Thailand poised to up its share

Thailand is poised to return to a leading position in the global poultrymeat market, offering stiffer competition to Brazilian suppliers of fresh chicken to the EU, according to Dutch bank Rabobank.

The EU announced recently that it would be easing restrictions on imports of fresh poultrymeat from the country on 1 July, following a nine-year ban in the wake of the avian flu outbreaks in 2003.

Rabobank believes the move to readmit Thai product could lead to significant price cuts in the EU. Its forecasters predict that Thailand’s raw chicken production will grow by 20% by 2015, raising competition in the marketplace.

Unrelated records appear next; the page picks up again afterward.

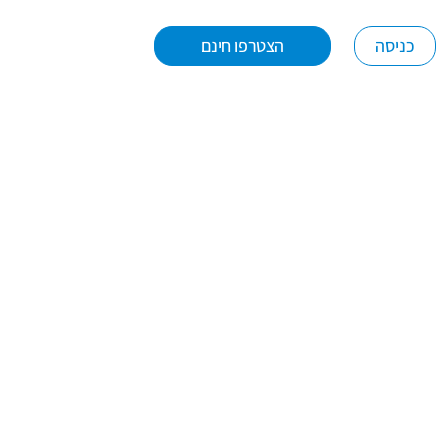
כניסה
הצטרפו חינם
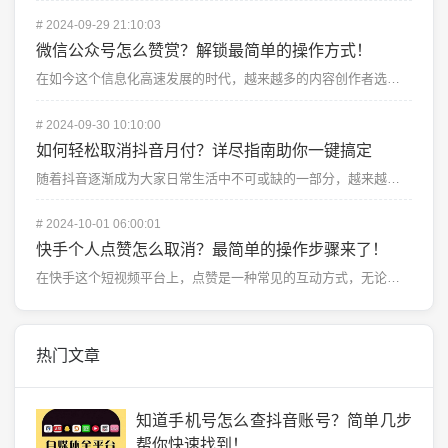
#
2024-09-29 21:10:03
微信公众号怎么赞赏？解锁最简单的操作方式！
在如今这个信息化高速发展的时代，越来越多的内容创作者选择通过微信公众号与广大读者分享他们的思想和见解...
#
2024-09-30 10:10:00
如何轻松取消抖音月付？详尽指南助你一键搞定
随着抖音逐渐成为大家日常生活中不可或缺的一部分，越来越多的用户选择开通抖音月付功能，以便享受更多的优...
#
2024-10-01 06:00:01
快手个人点赞怎么取消？最简单的操作步骤来了！
在快手这个短视频平台上，点赞是一种常见的互动方式，无论是表达对视频内容的喜爱，还是对创作者的支持，点...
热门文章
知道手机号怎么查抖音账号？简单几步
帮你快速找到！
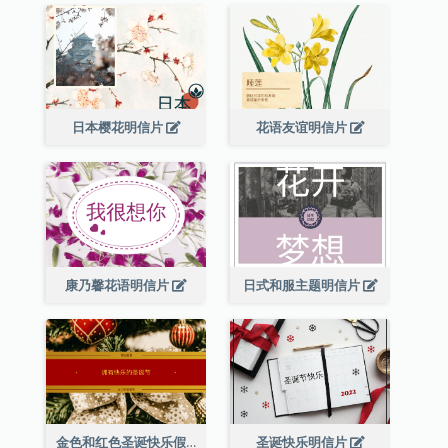
日本樱花明信片
花语友谊明信片
康乃馨花语明信片
日式和服主题明信片
金色和红色圣诞快乐假期明信片
圣诞快乐明信片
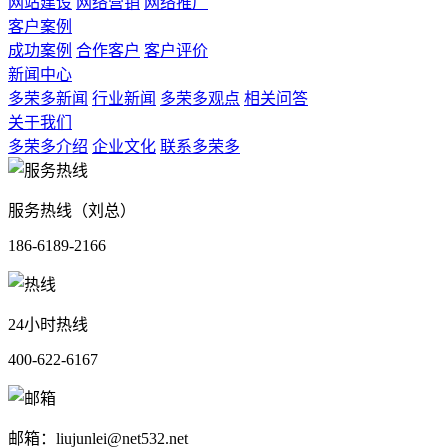
网站建设
网络营销
网络推广
客户案例
成功案例
合作客户
客户评价
新闻中心
多荣多新闻
行业新闻
多荣多观点
相关问答
关于我们
多荣多介绍
企业文化
联系多荣多
服务热线（刘总）
186-6189-2166
24小时热线
400-622-6167
邮箱：liujunlei@net532.net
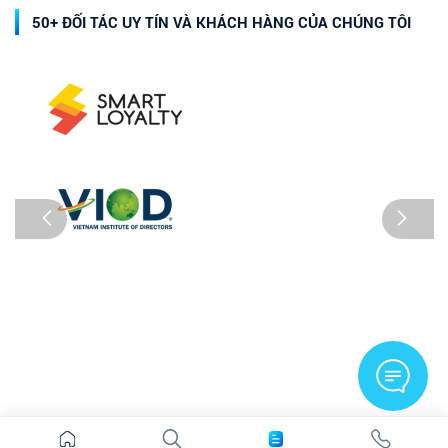
50+ ĐỐI TÁC UY TÍN VÀ KHÁCH HÀNG CỦA CHÚNG TÔI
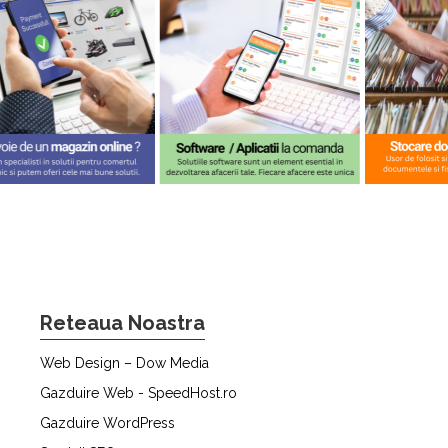
Reteaua Noastra
Web Design – Dow Media
Gazduire Web - SpeedHost.ro
Gazduire WordPress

“The end of the ban could cut prices for consumers at a time when they have been hard hit by inflation in other foodstuffs,” the bank said in a new report called The Return of Thai Raw Chicken.

In the EU, it is expected there will be an influx of 92,000t of chicken, with Brazil being worst affected by the increase in competition.

The expected re-opening of the Japanese market could put further strain Brazil, as Japanese imports of Thai chicken are set to reach 150,000t within the next few years, while imports from Brazil are expected to fall by 100,000t to about 250,000t, Rabobank believes.

“For Brazilian producers the stakes are high. EU and Japan represent 12% of Brazil’s total exports based on volume, although the two region’s importance in value terms is significantly higher.”